* [Supplied records]:
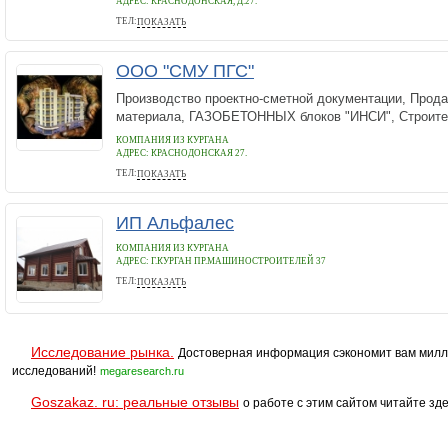
АДРЕС:
КРАСНОДОНСКАЯ, Д.27.
ТЕЛ:
ПОКАЗАТЬ
8-963-001-82-72, 8-908-000-03-10, 8-912-522-23-05
ООО "СМУ ПГС"
Производство проектно-сметной документации, Прода
материала, ГАЗОБЕТОННЫХ блоков "ИНСИ", Строител
КОМПАНИЯ ИЗ КУРГАНА
АДРЕС:
КРАСНОДОНСКАЯ 27.
ТЕЛ:
ПОКАЗАТЬ
8-963-001-82-72, 8-912-522-23-05, 8-908-000-03-10,
ИП Альфалес
КОМПАНИЯ ИЗ КУРГАНА
АДРЕС:
Г.КУРГАН ПР.МАШИНОСТРОИТЕЛЕЙ 37
ТЕЛ:
ПОКАЗАТЬ
8-912-837-23-26
Исследование рынка.
Достоверная информация сэкономит вам милл
исследований!
megaresearch.ru
Goszakaz. ru: реальные отзывы
о работе с этим сайтом читайте зде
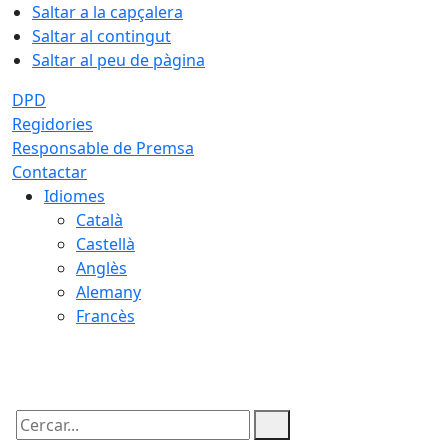
Saltar a la capçalera
Saltar al contingut
Saltar al peu de pàgina
DPD
Regidories
Responsable de Premsa
Contactar
Idiomes
Català
Castellà
Anglès
Alemany
Francès
07.08.2026 | 05:50
Cercar:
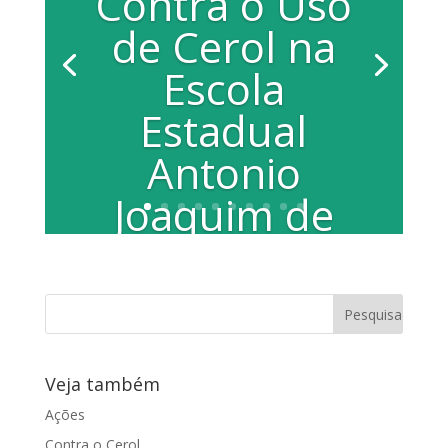
Contra o Uso
de Cerol na
Escola
Estadual
Antonio
Joaquim de
Carvalho
No período de férias escolares, Juliana
Damus e a Guarda Municipal realizaram
a Campanha Contra o Uso do Cerol na...
Veja também
Ações
Contra o Cerol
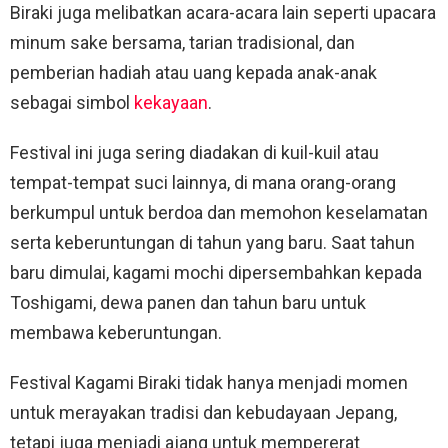
Biraki juga melibatkan acara-acara lain seperti upacara
minum sake bersama, tarian tradisional, dan
pemberian hadiah atau uang kepada anak-anak
sebagai simbol
kekayaan
.
Festival ini juga sering diadakan di kuil-kuil atau
tempat-tempat suci lainnya, di mana orang-orang
berkumpul untuk berdoa dan memohon keselamatan
serta keberuntungan di tahun yang baru. Saat tahun
baru dimulai, kagami mochi dipersembahkan kepada
Toshigami, dewa panen dan tahun baru untuk
membawa keberuntungan.
Festival Kagami Biraki tidak hanya menjadi momen
untuk merayakan tradisi dan kebudayaan Jepang,
tetapi juga menjadi ajang untuk mempererat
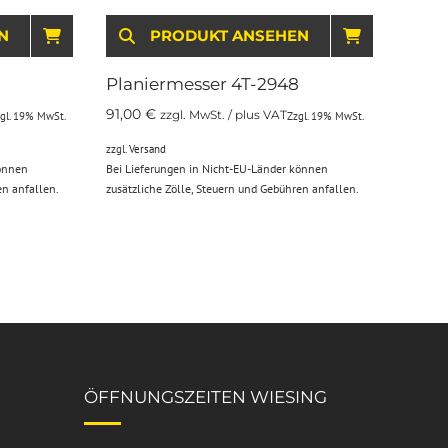
N
IN DEN WARENKORB
PRODUKT ANSEHEN
IN DEN WARENKORB
Planiermesser 4T-2948
91,00
€
zzgl. MwSt. / plus VAT
gl. 19% MwSt.
Zzgl. 19% MwSt.
zzgl.
Versand
können
Bei Lieferungen in Nicht-EU-Länder können
en anfallen.
zusätzliche Zölle, Steuern und Gebühren anfallen.
ÖFFNUNGSZEITEN WIESING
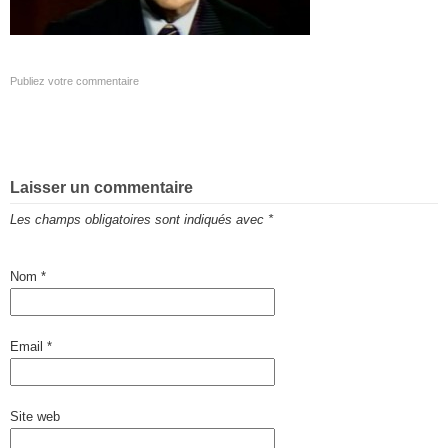
Publiez votre commentaire
Laisser un commentaire
Les champs obligatoires sont indiqués avec
*
Nom
*
Email
*
Site web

* [Problem to solve]:
Identify every line in the entries above that contains the word "baru", and copy each of those lines.

* [Problem solution]:
serta keberuntungan di tahun yang baru. Saat tahun
baru dimulai, kagami mochi dipersembahkan kepada
Toshigami, dewa panen dan tahun baru untuk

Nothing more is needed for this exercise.